The railway was closed completely in 1977, but the sewage works continues to operate.

==Origins==
Bradford was a major force in woollen products in the 19th and into the 20th century; nearly 20% of the world's wool production was being handled at Bradford. A branch of the Leeds and Liverpool Canal extended up Bradford Dale from Shipley to a point near to where Bradford Forster Square railway station is today. Bradford Beck spilled into this canal arm and it suffered from very bad sewage problems. It was rumoured that the canal was so badly affected with incendiary chemicals and sulphureted hydrogen, that children used to set the canal alight.

Resolved to do something by new laws and the desire to rid themselves of the problem, Bradford Corporation initiated first the Frizinghall works (being the lowest part of the city at that time) and when this did not work, they bought the estate at Esholt adjacent to the River Aire. This was a protracted process that wasn't completed until 1906 with assent from parliament to build the works not being granted until 1909.

==The railway==
In 1910, a railway branch line was connected to the Midland Railway's Leeds & Bradford Railway Line, leaving as a northerly spur west of Apperley Viaduct and east of Thackley Tunnel. The spur left the mainline immediately east of the rail bridge over the Leeds & Liverpool Canal with the branch and associated sidings staying, for the most part, to the east and north of the canal, and west and south of the river as both curve north of Thackley. Branches at Thackley Hill bridged both watercourses. The connection with the Midland line required a signal box and exchange sidings for the transfer of wagons between the two systems.

Sludge was pressed into 'Cake' at the Press House, a 237 ft long, by 92 ft wide building which housed the railway wagons in the basement. This allowed the 'Cake' to be gravity fed into the railway wagons for transfer to another part of the site. This would involve running into a siding, dumping the 'Cake' and leaving it to dry, before being sold as fertiliser and transhipped via the exchange sidings on the Midland line.

At the peak of the workings in 1931, 22 mi of track existed being worked over by 11 locomotives, some of which were converted to run on oil derived from wool grease. When the locomotives were not being used (especially at night) the grease was kept molten by piping steam into the fireboxes. The grade 'A' product of the sewage works was used by the railway companies as an axle grease for freight wagons. Coal for the sewage beds was transhipped into the works via the connection from the Midland Railway as was Sulphuric acid until the works commissioned their own Sulphur plant in 1922. Because the sewage was gravity fed into the works, some steep inclines were present (as steep as 1 in 49 in places) and several sidings were taken up and re-laid in line with the building programme and whenever a section became redundant.

A small section of 2 ft gauge railway also ran around part of the site. This was operated by two Simplex petrol tractors and one small steam locomotive. Additionally, a short section of standard gauge track ran parallel to the Midland Line and ran underneath the line to access an area of land used for tipping.

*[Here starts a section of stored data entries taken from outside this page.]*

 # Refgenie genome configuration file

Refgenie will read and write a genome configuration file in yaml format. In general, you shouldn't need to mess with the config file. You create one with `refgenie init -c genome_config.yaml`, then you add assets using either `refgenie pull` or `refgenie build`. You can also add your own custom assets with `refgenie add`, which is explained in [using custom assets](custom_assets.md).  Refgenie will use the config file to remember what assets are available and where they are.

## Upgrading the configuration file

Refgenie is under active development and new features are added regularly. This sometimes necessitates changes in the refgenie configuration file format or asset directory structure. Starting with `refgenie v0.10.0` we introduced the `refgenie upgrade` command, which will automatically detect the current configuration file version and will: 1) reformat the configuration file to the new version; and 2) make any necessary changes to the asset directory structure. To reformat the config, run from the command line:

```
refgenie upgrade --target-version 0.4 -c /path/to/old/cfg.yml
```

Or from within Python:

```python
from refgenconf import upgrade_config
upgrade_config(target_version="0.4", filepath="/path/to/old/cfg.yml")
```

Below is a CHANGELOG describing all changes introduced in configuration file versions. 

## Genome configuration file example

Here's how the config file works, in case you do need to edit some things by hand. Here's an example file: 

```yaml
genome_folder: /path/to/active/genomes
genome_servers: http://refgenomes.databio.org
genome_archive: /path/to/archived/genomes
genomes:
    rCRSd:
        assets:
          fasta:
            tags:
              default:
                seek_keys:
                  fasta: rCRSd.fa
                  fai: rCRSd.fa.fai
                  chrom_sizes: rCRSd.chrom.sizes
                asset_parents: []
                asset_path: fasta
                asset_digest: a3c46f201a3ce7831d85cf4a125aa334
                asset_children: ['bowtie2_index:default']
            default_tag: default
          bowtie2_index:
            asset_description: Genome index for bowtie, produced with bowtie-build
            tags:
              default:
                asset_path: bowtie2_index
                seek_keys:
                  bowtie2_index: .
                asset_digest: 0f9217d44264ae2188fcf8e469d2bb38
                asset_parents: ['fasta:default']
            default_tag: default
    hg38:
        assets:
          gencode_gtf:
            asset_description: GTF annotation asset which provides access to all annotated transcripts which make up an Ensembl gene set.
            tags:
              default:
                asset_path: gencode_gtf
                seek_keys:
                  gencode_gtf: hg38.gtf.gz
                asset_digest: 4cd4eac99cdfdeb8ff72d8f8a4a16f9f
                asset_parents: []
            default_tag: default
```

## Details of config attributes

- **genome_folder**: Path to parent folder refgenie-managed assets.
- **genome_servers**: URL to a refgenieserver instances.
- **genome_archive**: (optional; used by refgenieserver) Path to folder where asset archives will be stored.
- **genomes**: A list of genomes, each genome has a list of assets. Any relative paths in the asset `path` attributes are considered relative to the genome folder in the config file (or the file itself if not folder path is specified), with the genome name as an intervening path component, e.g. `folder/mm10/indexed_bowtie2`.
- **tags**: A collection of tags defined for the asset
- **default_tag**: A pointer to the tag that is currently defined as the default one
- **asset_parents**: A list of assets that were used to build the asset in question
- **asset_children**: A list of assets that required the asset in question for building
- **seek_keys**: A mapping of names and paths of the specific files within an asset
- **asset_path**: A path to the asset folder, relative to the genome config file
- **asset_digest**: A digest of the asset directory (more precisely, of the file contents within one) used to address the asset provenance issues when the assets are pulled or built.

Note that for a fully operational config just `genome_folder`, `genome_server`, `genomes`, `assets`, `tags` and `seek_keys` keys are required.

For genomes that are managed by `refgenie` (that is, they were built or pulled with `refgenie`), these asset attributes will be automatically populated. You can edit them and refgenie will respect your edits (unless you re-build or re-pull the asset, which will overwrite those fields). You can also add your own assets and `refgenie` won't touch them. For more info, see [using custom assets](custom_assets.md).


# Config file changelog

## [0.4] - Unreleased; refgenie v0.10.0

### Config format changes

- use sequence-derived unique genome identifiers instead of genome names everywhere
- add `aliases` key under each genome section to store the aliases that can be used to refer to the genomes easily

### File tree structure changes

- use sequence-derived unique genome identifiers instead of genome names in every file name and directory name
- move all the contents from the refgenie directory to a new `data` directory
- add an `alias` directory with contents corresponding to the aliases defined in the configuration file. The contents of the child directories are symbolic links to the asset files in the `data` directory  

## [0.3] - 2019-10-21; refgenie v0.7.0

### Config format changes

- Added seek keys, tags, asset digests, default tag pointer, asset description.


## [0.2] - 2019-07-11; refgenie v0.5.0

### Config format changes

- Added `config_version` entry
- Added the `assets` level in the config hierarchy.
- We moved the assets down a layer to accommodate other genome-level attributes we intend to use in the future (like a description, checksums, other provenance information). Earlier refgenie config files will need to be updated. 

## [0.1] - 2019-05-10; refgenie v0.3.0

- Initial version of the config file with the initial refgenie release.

By 1957, the works was down to 6.5 mi of track and full employment for only two locomotives, 'Nellie' and 'Elisabeth', both Hudswell Clarke 0-4-0ST engines. Steam engines were the workhorses for most of the railway's life, only yielding to diesel traction in 1976. The railway closed in 1977 with the works engine shed being transported brick for brick to the Industrial Museum at Armley in Leeds.

As with other industrial railways, it was owned and operated by a private enterprise and not by a railway company. As such it was never grouped or nationalised. The railway was operated by the water division of Bradford Corporation until 1973, when Yorkshire Water was formed. Yorkshire Water eventually took over running the railway from Bradford Council in 1975.

==The railway today==
No railway exists at Esholt today, though many of the overbridges spanning the River Aire and the Leeds & Liverpool Canal are still extant. 0-4-0ST 'Nellie' was preserved at the Bradford Industrial Museum at Eccleshill, and one of the diesel engines, another 0-4-0 built by Hunslet of Leeds, found employment at Crossley's scrapyard just up the valley outside Shipley station on the Forster Square line.